This review is unique in that it presents a systematic examination of primary care providers' perceptions and attitudes pertaining to PA counselling. The analysis is strengthened by several factors. First, the review included both qualitative and quantitative data, which allows for a broader examination of provider opinions than would quantitative data alone. Second, the review examined the opinions of all types of primary care providers from multiple practice settings and locations, which makes the results generalisable to a wider variety of providers. Third, the review examines the opinions of PA counselling in general, without limitation to a specific intervention protocol, making it applicable to many different types of PA interventions. This review also has several limitations. First, all non-English studies were omitted from review. Second, the included studies vary widely in design, quality and conclusions, making it difficult to present a generalised conclusion of their results. Third, although the included studies represent the opinions of multiple types of primary care providers, few of the studies examine the attitudes and perceptions of nurses and other non-physician primary care providers specifically, so it may be difficult to draw conclusions of their beliefs based on the results in this review. Finally, the survey instruments in all studies differ, and only one questionnaire had been validated. It is unknown, therefore, if the individual results of each study questionnaire are biased in some way.
In summary, this review is the first to systematically summarise providers' perceptions and attitudes towards PA counselling in the primary care setting. Primary care providers feel that they have a role in the promotion of PA, and feel that promoting PA is important; however, numerous barriers need to be addressed to enable providers to incorporate PA counselling into clinical practice effectively. Non-physician members of the primary care team may facilitate PA promotion either independently or in conjunction with physicians.
Competing interests None.
Provenance and peer review Not commissioned; externally peer reviewed.
Data sharing statement Any unpublished data, including detailed data extraction tables and literature search strategy can be made available upon request from the corresponding author.

### Required work
Echo the passage about physical activity counseling word for word, between "Data sharing statement" and "the corresponding author.", inclusive. Rely only on the passage about physical activity counseling.

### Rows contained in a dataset
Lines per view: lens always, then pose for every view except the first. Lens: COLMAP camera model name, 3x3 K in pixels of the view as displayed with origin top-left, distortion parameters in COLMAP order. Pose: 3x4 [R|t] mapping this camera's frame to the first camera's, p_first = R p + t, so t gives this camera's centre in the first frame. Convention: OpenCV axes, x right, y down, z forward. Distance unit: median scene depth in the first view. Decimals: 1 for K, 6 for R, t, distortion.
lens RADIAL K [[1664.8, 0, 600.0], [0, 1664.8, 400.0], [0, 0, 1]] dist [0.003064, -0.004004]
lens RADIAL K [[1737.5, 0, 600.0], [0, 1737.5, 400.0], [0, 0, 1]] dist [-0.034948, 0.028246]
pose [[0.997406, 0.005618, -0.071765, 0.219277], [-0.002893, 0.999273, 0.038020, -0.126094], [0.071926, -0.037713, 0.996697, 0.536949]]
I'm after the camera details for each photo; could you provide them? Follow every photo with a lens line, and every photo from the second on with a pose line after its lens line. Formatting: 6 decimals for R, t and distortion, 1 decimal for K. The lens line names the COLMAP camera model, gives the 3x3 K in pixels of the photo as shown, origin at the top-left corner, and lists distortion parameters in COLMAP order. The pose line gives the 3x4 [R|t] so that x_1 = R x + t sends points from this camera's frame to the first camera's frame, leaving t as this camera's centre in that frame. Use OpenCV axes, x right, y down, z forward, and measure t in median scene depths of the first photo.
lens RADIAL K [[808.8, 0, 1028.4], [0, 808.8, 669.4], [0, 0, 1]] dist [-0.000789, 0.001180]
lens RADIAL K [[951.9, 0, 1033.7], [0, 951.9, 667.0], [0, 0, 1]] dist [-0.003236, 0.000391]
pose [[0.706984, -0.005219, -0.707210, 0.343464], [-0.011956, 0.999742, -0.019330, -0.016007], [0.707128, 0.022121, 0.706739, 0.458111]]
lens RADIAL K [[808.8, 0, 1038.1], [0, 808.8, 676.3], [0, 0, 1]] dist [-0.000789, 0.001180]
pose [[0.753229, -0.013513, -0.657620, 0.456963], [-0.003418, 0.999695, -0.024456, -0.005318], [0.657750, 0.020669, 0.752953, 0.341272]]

### Exercise response
Data sharing statement Any unpublished data, including detailed data extraction tables and literature search strategy can be made available upon request from the corresponding author.